Ermittelt ein Freiberufler seinen Gewinn für ein vom Kalenderjahr abweichendes Wirtschaftsjahr, kann die Gewinnermittlung der Besteuerung nicht zugrunde gelegt werden. Der im Kalenderjahr bezogene Gewinn ist im Wege der Schätzung zu ermitteln. Dies kann in der Regel durch eine zeitanteilige Aufteilung der für die abweichenden Wirtschaftsjahre ermittelten Gewinne erfolgen.

 

Sachverhalt

Der Kläger erzielte gewerbliche Einkünfte sowie Einkünfte aus selbständiger Arbeit als Fotograf. Für diese Tätigkeiten bestand eine einheitliche Buchführung, die jeweils den Zeitraum vom 1.3. eines Jahres bis zum 28./29.2. des Folgejahres umfasste. Daraus entwickelte der Kläger Bilanzen für den Gewerbebetrieb und für die Tätigkeit als Fotograf auf den Stichtag 28./29.2. Bei einer im November 1989 abgeschlossenen Außenprüfung für 1986 bis 1988 beanstandete der Prüfer erstmals, dass für die Einkünfte aus freiberuflicher Tätigkeit nicht das Kalenderjahr als Gewinnermittlungszeitraum zugrunde gelegt worden sei.

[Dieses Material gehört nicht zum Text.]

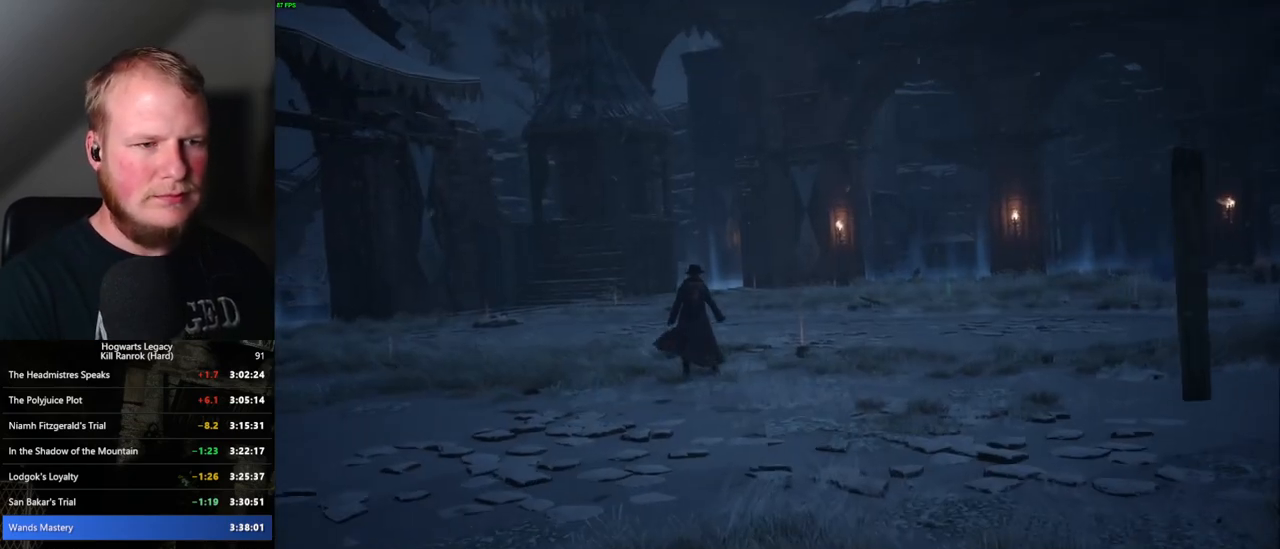
{"keys": [], "mouse": [], "events": []}
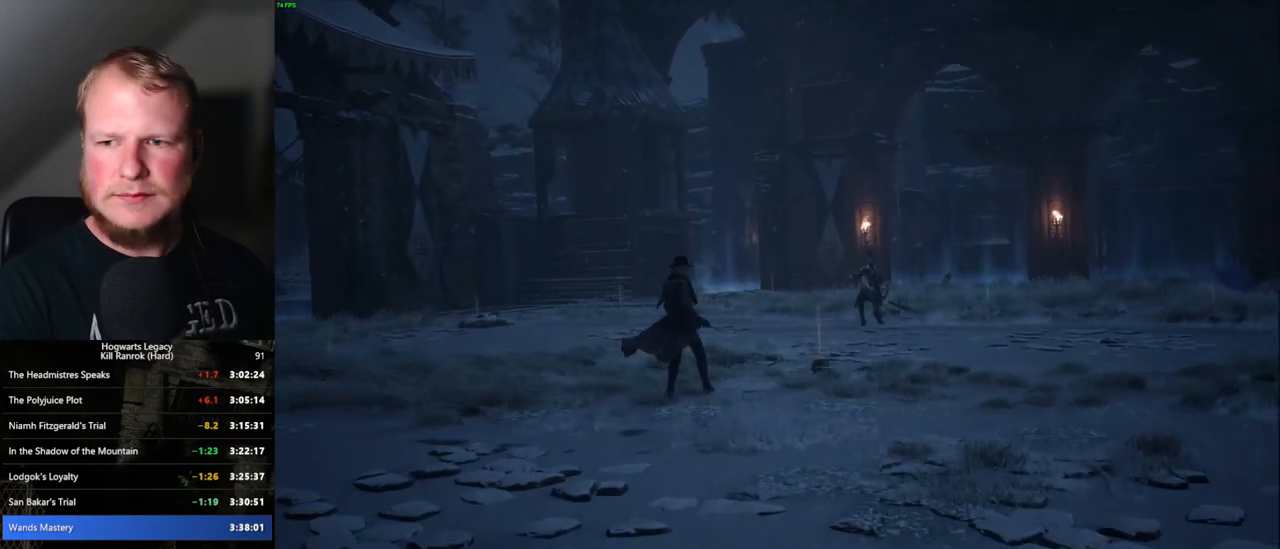
{"keys": [], "mouse": [], "events": []}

Von einer rückwirkenden Ablehnung der Gewinnermittlungen nach dem abweichenden Wirtschaftsjahr wurde aber abgesehen[1]. Dem Kläger wurde aufgegeben, den Gewinn für seine freiberuflichen Einkünfte künftig nach dem Kalenderjahr zu ermitteln. Im Prüfungsbericht wurden bei der Ermittlung des zu versteuernden Einkommens die freiberuflichen Einkünfte aufgrund der Gewinnermittlung des Klägers für den Zeitraum 1.3.1987 bis 29.2.1988 erfasst. Dementsprechend erließ das Finanzamt einen geänderten ESt-Bescheid für 1988. Für das Streitjahr 1989 errechnete der Kläger aus der für seine gesamte Tätigkeit aufgestellten einheitlichen Bilanz zum 28.2.1989 sowie aus der laufenden Buchführung bis zum 31.12.1989 den Gewinn aus freiberuflicher Tätigkeit 1989. Dem folgte das Finanzamt zunächst und erließ einen entsprechenden ESt-Bescheid 1989 unter Vorbehalt der Nachprüfung. Unbesteuert blieb dadurch der auf den Zeitraum vom 1.3.1988 bis 31.12.1988 entfallende Gewinn aus freiberuflicher Tätigkeit von ca. 303 000 DM. Das erkannte das Finanzamt erst später und versuchte den Gewinn zusätzlich im Streitjahr 1989 durch einen entsprechenden ESt-Änderungsbescheid zu erfassen. Das FG wies die dagegen gerichtete Klage ab[2]. Die Revision des Klägers hatte Erfolg.

 

Entscheidungsgründe

Der in der Zeit vom 1.3.1988 bis zum 31.12.1988 erzielte Gewinn aus freiberuflicher Tätigkeit darf nicht im Streitjahr 1989 besteuert werden. Die ESt ist eine Jahressteuer. Sie wird gemäß § 25 Abs. 1 EStG jährlich und nach dem im Veranlagungszeitraum bezogenen Einkommen veranlagt. Die Grundlagen für die Fest setzung sind im Fall unbeschränkter Steuerpflicht während des ganzen Jahres jeweils für ein Kalenderjahr zu ermitteln[3]. Eine Ausnahme davon gilt nur für Land- und Forstwirte oder Gewerbetreibende, deren Gewinn nach dem Wirtschaftsjahr zu ermitteln ist[4]. Der Kläger war, soweit er Einkünfte aus seiner Tätigkeit als Fotograf erzielte, freiberuflich tätig[5]. Die Einkünfte aus dieser Tätigkeit sind dementsprechend für das Kalenderjahr zu ermitteln. Für den streitigen Veranlagungszeitraum sind die vom 1.1.1989 bis 31.12.1989 bezogenen Einkünfte aus der Tätigkeit als Fotograf Besteuerungsgrundlage.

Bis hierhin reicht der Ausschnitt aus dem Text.